Facts About Roman Roads

In order to keep control of the large Roman Empire, the Romans realised the need for a good road network. Roman roads were used to improve the speed that armies, officials, messangers and trade goods could move around the lands controlled by the Romans.

Here are some interesting Roman road facts:

  • At the peak of the Roman Empire, there were over 400,000 km of roads connecting the provinces to Rome. A fifth of all of the roads were paved in stone.
  • In Roman Britain, the Romans constructed more than 3000 km of road. Many of these routes are still used today – the modern road having been built over the Roman road.
  • Some of the key roads of Roman Britain were: Ermine Street (London to York), Fosse Way (Exeter to Lincoln), Peddars Way (Hunstanton to Thetford), Watling Street (Dover to Wroxeter).
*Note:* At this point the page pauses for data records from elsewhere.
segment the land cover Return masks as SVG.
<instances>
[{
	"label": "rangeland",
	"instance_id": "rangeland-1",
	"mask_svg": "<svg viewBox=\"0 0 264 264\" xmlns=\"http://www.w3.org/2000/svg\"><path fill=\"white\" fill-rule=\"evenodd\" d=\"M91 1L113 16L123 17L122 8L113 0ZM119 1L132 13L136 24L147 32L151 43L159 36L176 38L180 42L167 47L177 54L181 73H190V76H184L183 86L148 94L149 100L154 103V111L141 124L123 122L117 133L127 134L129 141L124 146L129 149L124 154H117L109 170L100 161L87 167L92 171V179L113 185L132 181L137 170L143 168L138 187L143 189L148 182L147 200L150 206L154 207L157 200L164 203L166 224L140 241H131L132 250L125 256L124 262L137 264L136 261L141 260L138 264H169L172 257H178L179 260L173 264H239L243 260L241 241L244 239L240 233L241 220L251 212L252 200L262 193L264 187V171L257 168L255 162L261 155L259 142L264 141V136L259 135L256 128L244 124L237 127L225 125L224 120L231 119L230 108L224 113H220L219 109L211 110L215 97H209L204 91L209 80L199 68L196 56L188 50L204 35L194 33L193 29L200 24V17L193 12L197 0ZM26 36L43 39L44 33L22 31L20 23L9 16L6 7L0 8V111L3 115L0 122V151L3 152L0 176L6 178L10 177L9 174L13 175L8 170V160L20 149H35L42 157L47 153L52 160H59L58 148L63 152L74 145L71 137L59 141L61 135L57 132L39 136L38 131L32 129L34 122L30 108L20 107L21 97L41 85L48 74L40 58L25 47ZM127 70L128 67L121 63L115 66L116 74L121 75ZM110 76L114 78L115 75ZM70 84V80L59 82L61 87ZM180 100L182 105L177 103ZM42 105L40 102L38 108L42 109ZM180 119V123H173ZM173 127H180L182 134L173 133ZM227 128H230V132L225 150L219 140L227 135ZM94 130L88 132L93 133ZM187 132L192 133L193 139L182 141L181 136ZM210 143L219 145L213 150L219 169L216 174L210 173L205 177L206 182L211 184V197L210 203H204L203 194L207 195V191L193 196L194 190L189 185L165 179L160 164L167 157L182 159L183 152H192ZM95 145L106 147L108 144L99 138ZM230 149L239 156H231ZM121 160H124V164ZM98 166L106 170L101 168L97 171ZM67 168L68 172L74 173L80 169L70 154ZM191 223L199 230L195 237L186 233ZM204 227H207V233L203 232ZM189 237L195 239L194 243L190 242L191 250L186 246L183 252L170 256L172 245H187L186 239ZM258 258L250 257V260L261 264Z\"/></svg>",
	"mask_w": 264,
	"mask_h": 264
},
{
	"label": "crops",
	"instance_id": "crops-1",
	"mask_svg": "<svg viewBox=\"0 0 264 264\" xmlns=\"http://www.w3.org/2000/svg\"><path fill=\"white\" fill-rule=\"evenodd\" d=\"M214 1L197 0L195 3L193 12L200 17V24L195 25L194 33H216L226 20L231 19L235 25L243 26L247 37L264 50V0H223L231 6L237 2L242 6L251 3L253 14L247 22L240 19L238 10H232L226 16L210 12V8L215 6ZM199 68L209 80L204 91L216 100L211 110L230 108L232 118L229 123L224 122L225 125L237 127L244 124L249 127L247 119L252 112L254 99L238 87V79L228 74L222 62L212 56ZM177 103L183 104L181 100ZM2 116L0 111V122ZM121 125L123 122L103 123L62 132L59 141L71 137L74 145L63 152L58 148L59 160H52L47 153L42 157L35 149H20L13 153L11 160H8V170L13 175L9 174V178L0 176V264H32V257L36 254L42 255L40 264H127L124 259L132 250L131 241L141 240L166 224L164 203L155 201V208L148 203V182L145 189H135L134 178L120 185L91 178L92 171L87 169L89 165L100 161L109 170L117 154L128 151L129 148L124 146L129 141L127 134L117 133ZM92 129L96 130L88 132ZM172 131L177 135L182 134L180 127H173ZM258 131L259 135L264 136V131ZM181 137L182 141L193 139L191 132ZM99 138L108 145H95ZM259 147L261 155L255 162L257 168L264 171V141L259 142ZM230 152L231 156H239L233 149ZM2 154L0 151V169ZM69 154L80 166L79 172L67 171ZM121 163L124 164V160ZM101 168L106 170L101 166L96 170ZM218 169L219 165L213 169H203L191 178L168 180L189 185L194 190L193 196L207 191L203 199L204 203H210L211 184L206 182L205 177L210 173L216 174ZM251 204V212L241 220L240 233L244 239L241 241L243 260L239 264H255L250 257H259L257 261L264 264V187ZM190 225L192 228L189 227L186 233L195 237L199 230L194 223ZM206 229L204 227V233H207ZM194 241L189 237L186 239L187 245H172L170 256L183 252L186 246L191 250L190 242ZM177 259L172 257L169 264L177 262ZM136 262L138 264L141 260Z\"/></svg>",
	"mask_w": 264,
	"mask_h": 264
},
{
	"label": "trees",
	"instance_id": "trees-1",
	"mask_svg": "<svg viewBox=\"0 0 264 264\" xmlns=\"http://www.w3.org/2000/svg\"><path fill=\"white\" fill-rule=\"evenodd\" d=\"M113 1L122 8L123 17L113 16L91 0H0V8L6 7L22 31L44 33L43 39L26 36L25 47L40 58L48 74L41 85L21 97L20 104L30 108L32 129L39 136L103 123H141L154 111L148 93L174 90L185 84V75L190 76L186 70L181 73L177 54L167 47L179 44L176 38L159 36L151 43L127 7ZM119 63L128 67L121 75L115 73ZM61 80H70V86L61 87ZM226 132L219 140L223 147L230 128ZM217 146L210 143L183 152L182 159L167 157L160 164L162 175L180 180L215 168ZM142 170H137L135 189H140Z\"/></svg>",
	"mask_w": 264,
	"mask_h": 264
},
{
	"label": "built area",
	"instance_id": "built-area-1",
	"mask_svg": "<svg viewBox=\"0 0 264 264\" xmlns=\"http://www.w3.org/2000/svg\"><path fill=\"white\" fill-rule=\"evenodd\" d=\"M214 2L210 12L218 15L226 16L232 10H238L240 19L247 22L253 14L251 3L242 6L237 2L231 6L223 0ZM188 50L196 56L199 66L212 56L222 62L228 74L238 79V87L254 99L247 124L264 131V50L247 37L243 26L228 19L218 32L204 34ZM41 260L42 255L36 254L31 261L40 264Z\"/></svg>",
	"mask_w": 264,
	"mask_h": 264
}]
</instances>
  • The Romans constructed three different types of roads. Via terrena were little more than country tracks and consisted of levelled earth packed down by continued use. Via glareata were levelled tracks with a gravelled surface. Via munita were paved using blocks the most suitable local stone.
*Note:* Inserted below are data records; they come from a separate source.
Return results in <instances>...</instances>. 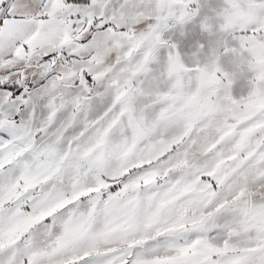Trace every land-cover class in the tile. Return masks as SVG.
<instances>
[{
	"label": "snow or ice",
	"instance_id": "1",
	"mask_svg": "<svg viewBox=\"0 0 264 264\" xmlns=\"http://www.w3.org/2000/svg\"><path fill=\"white\" fill-rule=\"evenodd\" d=\"M0 264H264V0H0Z\"/></svg>",
	"mask_w": 264,
	"mask_h": 264
},
{
	"label": "rangeland",
	"instance_id": "2",
	"mask_svg": "<svg viewBox=\"0 0 264 264\" xmlns=\"http://www.w3.org/2000/svg\"><path fill=\"white\" fill-rule=\"evenodd\" d=\"M241 90H242V82H237L233 87V94L239 95L241 94Z\"/></svg>",
	"mask_w": 264,
	"mask_h": 264
}]
</instances>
  • Construction of the paved Via terrena was complex and involved constructing a layered foundation to support the paved surface. The Romans used concrete and aimed to produce a smooth road surface.
  • Paved Roman roads had a camber (slope) to allow the water to drain off them and they often incorporated a sidewalk or pavement.
  • Roman roads are famed for being incredibly straight. This is true, but they were prepared to deviate from the direct route if a straight road would be too steep.
  • If possible, the Romans preferred to work out a way of putting a road through or over an obstacle, rather than going round it. They engineered ways of cutting roads into hilly or mountainous landscapes, and they were very good at bridging rivers and constructing causeways to support a road over boggy and marshy ground.
  • An Itinerarium listed the settlements along the course of each Roman road. this would allow a traveller to plan the route they needed to take.
  • The proverb ‘all roads lead to Rome’ (meaning: there are different ways to achieve the same results) was actually based on historical fact. Rome was the centre of the Roman Empire and the road network was constructed and maintained to connect the provinces to the capital.